# MOTHERBOARD ATX 12V PROBLEM



## gitabai (Nov 15, 2012)

My CPU(MOTHERBOARD) shutdowns automatically when I'm switching on the CPU... my friends says it resets the power.... when the ATX 12v connector(which is came from SMPS FAN) is not connected with the mother board it did not power off if i connect means the problem begins ... help me....
Here i attached some model photos....


----------



## Tyree (May 10, 2009)

If the PC powers on when the 4-pin CPU power connector is "not" plugged in, that indicates a PSU problem.
PC Specs?
Pre- Built Brand & Model Number
Custom Built- Brand & Model of Mobo-CPU-RAM-Graphics-PSU.


----------



## gitabai (Nov 15, 2012)

thanks tyree for your reply...

i tried another my friend's PSU(SMPS) in my machine same problem occur

CPU: AMD athlon 64 
OS: windows XP
RAM: 1GB 
MOTHERBOARD:GIGABYTE 
MOTHERBOARD MODEL NO: GA-K8VM800M
PSU: MERCURY 
PSU MODEL NO: MEF8450 
450W


----------



## Wrench97 (May 10, 2008)

The 4 pin ATX connector is the CPU Power Connector, if you are saying the fans start and run when it's not plugged in? Then that is normal as the CPU has no power to control them.
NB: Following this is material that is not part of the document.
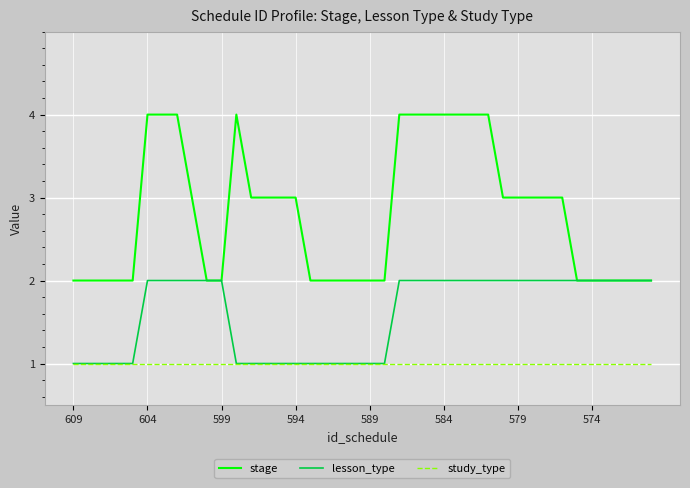

Reading left to right, list all the values displayed in this chart.

stage: 2	2	2	2	2	4	4	4	3	2	2	4	3	3	3	3	2	2	2	2	2	2	4	4	4	4	4	4	4	3	3	3	3	3	2	2	2	2	2	2
lesson_type: 1	1	1	1	1	2	2	2	2	2	2	1	1	1	1	1	1	1	1	1	1	1	2	2	2	2	2	2	2	2	2	2	2	2	2	2	2	2	2	2
study_type: 1	1	1	1	1	1	1	1	1	1	1	1	1	1	1	1	1	1	1	1	1	1	1	1	1	1	1	1	1	1	1	1	1	1	1	1	1	1	1	1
Is the heat sink tight to the CPU?
Have you tried clearing the CMOS using the jumper on the motherboard?


----------



## gitabai (Nov 15, 2012)

thanks Wrench97...
ya tried that but it not useful ....


----------



## gitabai (Nov 15, 2012)

any other chance to reset the bios....


----------



## dannpp2012 (Aug 5, 2012)

Yeah there is, unplug the power from the back of the tower and then remove the cmos battery for 5 to 10 minutes and then reinsert it. After you put the battery back in and plug the power cord back in turn on the pc, all bios setting will be wipped out so you will need to redo the settings.


----------



## Wrench97 (May 10, 2008)

Removing the battery and using the jumper do the same thing, reset the bios to defaults and clear any detected hardware settings.

Have a look at the capacitors for any signs of domed tops leakage or missing cans.
> Badcaps.net - How To Identify




.


----------